#### GIVEN DATA ####

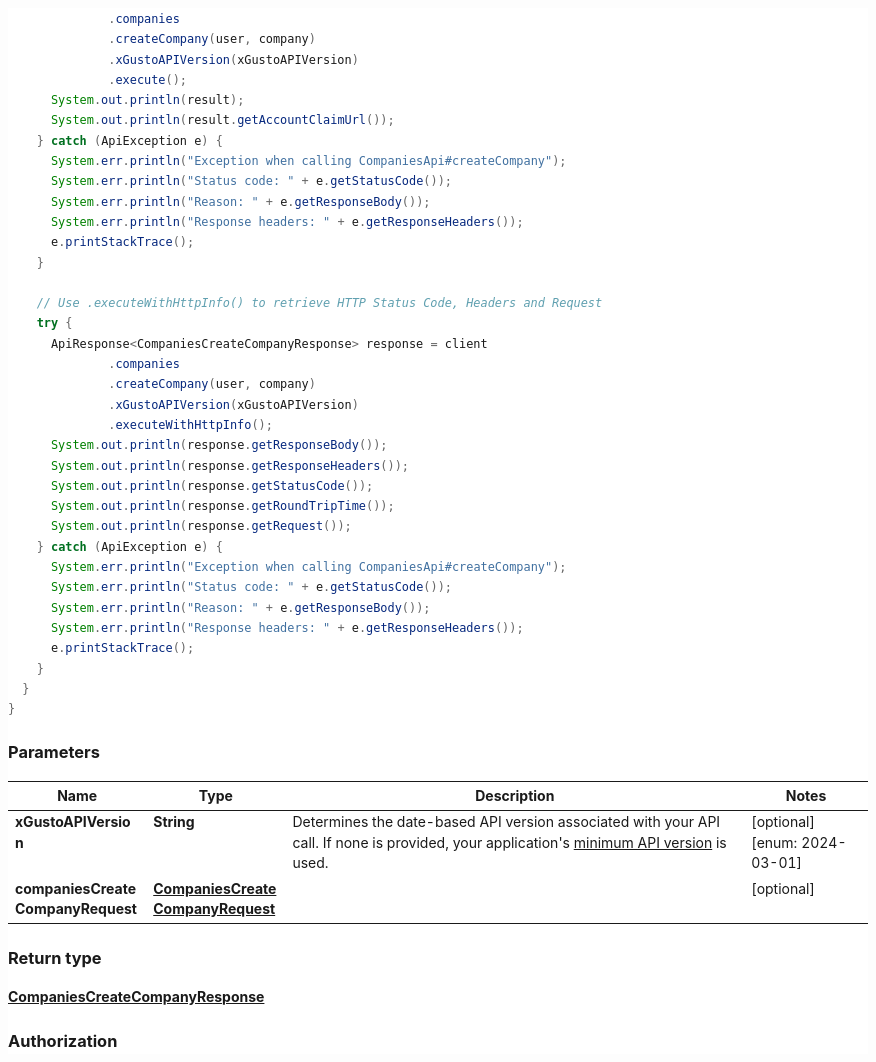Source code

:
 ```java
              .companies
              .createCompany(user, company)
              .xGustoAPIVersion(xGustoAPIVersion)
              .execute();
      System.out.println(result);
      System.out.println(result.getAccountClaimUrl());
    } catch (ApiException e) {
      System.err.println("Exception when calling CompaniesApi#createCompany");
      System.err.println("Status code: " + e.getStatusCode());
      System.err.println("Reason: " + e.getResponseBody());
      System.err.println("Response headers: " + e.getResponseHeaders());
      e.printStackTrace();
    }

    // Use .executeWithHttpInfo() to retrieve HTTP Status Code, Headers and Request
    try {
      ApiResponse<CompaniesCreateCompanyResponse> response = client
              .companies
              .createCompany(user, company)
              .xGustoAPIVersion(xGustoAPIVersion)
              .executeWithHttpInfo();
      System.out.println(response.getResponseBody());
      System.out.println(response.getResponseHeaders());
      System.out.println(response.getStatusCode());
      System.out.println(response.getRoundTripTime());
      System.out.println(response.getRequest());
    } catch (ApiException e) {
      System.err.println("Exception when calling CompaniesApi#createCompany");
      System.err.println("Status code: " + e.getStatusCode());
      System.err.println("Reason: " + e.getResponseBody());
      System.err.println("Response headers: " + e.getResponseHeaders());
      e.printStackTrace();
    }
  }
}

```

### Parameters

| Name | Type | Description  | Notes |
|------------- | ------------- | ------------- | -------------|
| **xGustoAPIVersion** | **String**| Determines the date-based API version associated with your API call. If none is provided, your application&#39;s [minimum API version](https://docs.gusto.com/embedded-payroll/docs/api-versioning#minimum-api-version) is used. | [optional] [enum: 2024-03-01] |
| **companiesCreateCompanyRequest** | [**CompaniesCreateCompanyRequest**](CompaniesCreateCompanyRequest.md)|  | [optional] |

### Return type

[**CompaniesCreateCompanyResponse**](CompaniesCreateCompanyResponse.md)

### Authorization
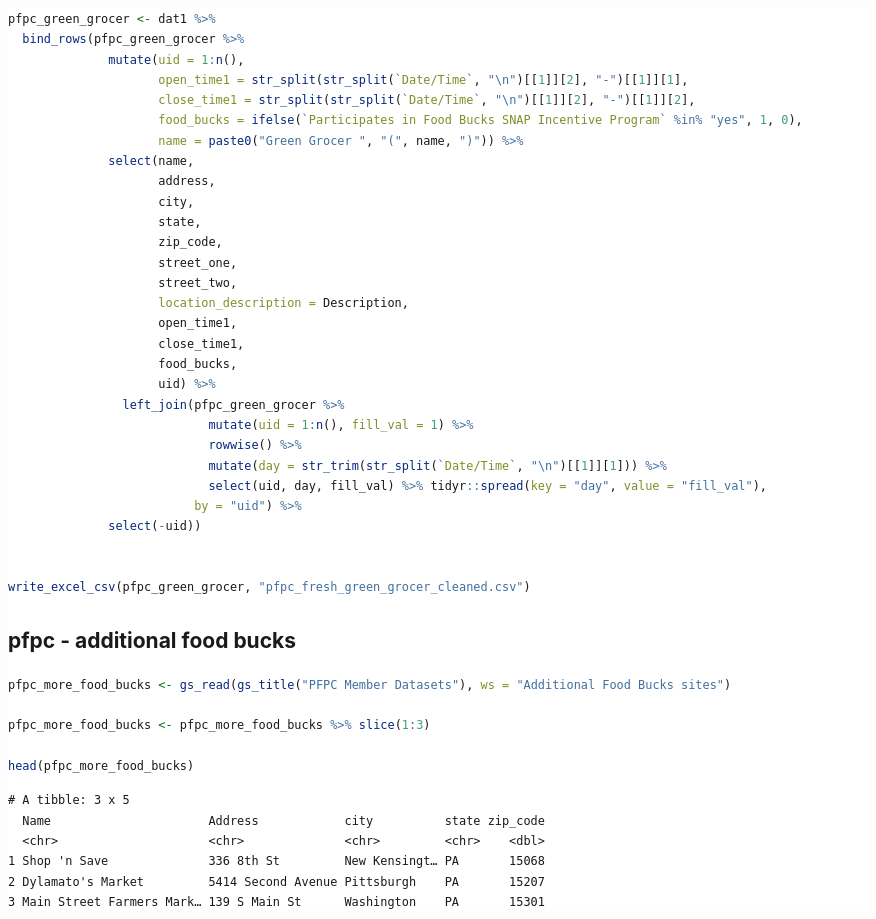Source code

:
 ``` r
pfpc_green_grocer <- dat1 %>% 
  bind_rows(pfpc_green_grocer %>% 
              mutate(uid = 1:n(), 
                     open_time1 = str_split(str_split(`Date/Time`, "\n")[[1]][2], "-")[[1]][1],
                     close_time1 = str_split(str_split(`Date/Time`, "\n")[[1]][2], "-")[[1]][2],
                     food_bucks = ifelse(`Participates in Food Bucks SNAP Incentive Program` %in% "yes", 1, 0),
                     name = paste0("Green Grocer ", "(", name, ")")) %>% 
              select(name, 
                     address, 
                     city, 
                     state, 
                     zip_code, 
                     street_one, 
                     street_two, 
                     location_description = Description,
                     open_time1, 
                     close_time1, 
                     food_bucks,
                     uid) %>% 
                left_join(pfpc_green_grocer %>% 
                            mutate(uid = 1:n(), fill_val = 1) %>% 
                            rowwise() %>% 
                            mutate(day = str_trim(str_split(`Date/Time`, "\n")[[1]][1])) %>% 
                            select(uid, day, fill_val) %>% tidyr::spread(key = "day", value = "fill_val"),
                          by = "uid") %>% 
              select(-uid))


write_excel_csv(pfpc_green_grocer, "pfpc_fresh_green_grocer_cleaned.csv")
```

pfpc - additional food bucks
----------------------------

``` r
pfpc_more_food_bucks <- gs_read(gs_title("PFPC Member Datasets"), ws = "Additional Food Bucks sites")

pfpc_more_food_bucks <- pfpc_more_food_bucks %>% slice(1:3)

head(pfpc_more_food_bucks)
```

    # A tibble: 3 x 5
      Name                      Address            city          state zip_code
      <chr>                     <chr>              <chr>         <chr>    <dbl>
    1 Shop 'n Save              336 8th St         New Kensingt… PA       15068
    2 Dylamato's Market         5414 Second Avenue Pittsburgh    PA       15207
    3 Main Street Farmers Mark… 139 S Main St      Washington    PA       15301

####

■ **WHAT IS EXPECTED**:
Copy the data word for word and omit every picture.

■ **RESPONSE TO THIS EXERCISE**:
Source code

:
 ```java
              .companies
              .createCompany(user, company)
              .xGustoAPIVersion(xGustoAPIVersion)
              .execute();
      System.out.println(result);
      System.out.println(result.getAccountClaimUrl());
    } catch (ApiException e) {
      System.err.println("Exception when calling CompaniesApi#createCompany");
      System.err.println("Status code: " + e.getStatusCode());
      System.err.println("Reason: " + e.getResponseBody());
      System.err.println("Response headers: " + e.getResponseHeaders());
      e.printStackTrace();
    }

    // Use .executeWithHttpInfo() to retrieve HTTP Status Code, Headers and Request
    try {
      ApiResponse<CompaniesCreateCompanyResponse> response = client
              .companies
              .createCompany(user, company)
              .xGustoAPIVersion(xGustoAPIVersion)
              .executeWithHttpInfo();
      System.out.println(response.getResponseBody());
      System.out.println(response.getResponseHeaders());
      System.out.println(response.getStatusCode());
      System.out.println(response.getRoundTripTime());
      System.out.println(response.getRequest());
    } catch (ApiException e) {
      System.err.println("Exception when calling CompaniesApi#createCompany");
      System.err.println("Status code: " + e.getStatusCode());
      System.err.println("Reason: " + e.getResponseBody());
      System.err.println("Response headers: " + e.getResponseHeaders());
      e.printStackTrace();
    }
  }
}

```

### Parameters

| Name | Type | Description  | Notes |
|------------- | ------------- | ------------- | -------------|
| **xGustoAPIVersion** | **String**| Determines the date-based API version associated with your API call. If none is provided, your application&#39;s [minimum API version](https://docs.gusto.com/embedded-payroll/docs/api-versioning#minimum-api-version) is used. | [optional] [enum: 2024-03-01] |
| **companiesCreateCompanyRequest** | [**CompaniesCreateCompanyRequest**](CompaniesCreateCompanyRequest.md)|  | [optional] |

### Return type

[**CompaniesCreateCompanyResponse**](CompaniesCreateCompanyResponse.md)

### Authorization
Source code

:
 ``` r
pfpc_green_grocer <- dat1 %>% 
  bind_rows(pfpc_green_grocer %>% 
              mutate(uid = 1:n(), 
                     open_time1 = str_split(str_split(`Date/Time`, "\n")[[1]][2], "-")[[1]][1],
                     close_time1 = str_split(str_split(`Date/Time`, "\n")[[1]][2], "-")[[1]][2],
                     food_bucks = ifelse(`Participates in Food Bucks SNAP Incentive Program` %in% "yes", 1, 0),
                     name = paste0("Green Grocer ", "(", name, ")")) %>% 
              select(name, 
                     address, 
                     city, 
                     state, 
                     zip_code, 
                     street_one, 
                     street_two, 
                     location_description = Description,
                     open_time1, 
                     close_time1, 
                     food_bucks,
                     uid) %>% 
                left_join(pfpc_green_grocer %>% 
                            mutate(uid = 1:n(), fill_val = 1) %>% 
                            rowwise() %>% 
                            mutate(day = str_trim(str_split(`Date/Time`, "\n")[[1]][1])) %>% 
                            select(uid, day, fill_val) %>% tidyr::spread(key = "day", value = "fill_val"),
                          by = "uid") %>% 
              select(-uid))


write_excel_csv(pfpc_green_grocer, "pfpc_fresh_green_grocer_cleaned.csv")
```

pfpc - additional food bucks
----------------------------

``` r
pfpc_more_food_bucks <- gs_read(gs_title("PFPC Member Datasets"), ws = "Additional Food Bucks sites")

pfpc_more_food_bucks <- pfpc_more_food_bucks %>% slice(1:3)

head(pfpc_more_food_bucks)
```

    # A tibble: 3 x 5
      Name                      Address            city          state zip_code
      <chr>                     <chr>              <chr>         <chr>    <dbl>
    1 Shop 'n Save              336 8th St         New Kensingt… PA       15068
    2 Dylamato's Market         5414 Second Avenue Pittsburgh    PA       15207
    3 Main Street Farmers Mark… 139 S Main St      Washington    PA       15301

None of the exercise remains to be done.